■ Your objective
Rewrite the portion of the data that begins with its first line and ends with the line containing "The clock reads 5 h 18 min" as a numbered list, including both end lines and omitting any blank lines.

■ Extracted material
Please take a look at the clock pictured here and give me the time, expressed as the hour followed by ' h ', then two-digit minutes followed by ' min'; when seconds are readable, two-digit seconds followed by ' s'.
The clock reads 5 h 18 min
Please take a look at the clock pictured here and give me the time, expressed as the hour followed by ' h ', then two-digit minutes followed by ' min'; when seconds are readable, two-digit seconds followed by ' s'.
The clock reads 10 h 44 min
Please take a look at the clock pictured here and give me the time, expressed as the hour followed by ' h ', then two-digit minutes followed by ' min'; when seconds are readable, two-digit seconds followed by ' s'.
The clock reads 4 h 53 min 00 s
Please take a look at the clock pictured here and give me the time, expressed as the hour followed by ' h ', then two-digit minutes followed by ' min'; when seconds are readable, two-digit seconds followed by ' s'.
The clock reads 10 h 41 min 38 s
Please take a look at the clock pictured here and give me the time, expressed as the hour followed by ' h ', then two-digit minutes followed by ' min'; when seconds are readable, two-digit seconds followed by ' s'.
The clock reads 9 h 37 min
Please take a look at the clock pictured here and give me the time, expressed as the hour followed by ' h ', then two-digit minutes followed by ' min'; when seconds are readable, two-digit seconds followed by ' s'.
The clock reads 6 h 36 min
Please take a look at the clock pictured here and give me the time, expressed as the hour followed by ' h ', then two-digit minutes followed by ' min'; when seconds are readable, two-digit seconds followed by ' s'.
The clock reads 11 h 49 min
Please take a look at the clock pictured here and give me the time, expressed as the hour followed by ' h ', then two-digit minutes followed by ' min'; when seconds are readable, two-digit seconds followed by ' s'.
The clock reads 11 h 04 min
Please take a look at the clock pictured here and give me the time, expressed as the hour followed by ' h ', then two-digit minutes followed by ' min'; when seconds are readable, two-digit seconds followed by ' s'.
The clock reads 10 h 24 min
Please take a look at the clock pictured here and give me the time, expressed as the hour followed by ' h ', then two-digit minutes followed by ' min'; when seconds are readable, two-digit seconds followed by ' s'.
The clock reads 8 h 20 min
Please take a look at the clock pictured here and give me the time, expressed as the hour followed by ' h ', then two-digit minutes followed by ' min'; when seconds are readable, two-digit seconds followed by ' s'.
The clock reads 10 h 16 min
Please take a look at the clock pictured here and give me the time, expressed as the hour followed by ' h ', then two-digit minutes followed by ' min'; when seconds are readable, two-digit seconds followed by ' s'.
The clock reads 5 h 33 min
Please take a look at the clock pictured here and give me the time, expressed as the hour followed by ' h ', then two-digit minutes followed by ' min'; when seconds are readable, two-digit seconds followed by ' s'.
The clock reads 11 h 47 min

■ Written solution
1. Please take a look at the clock pictured here and give me the time, expressed as the hour followed by ' h ', then two-digit minutes followed by ' min'; when seconds are readable, two-digit seconds followed by ' s'.
2. The clock reads 5 h 18 min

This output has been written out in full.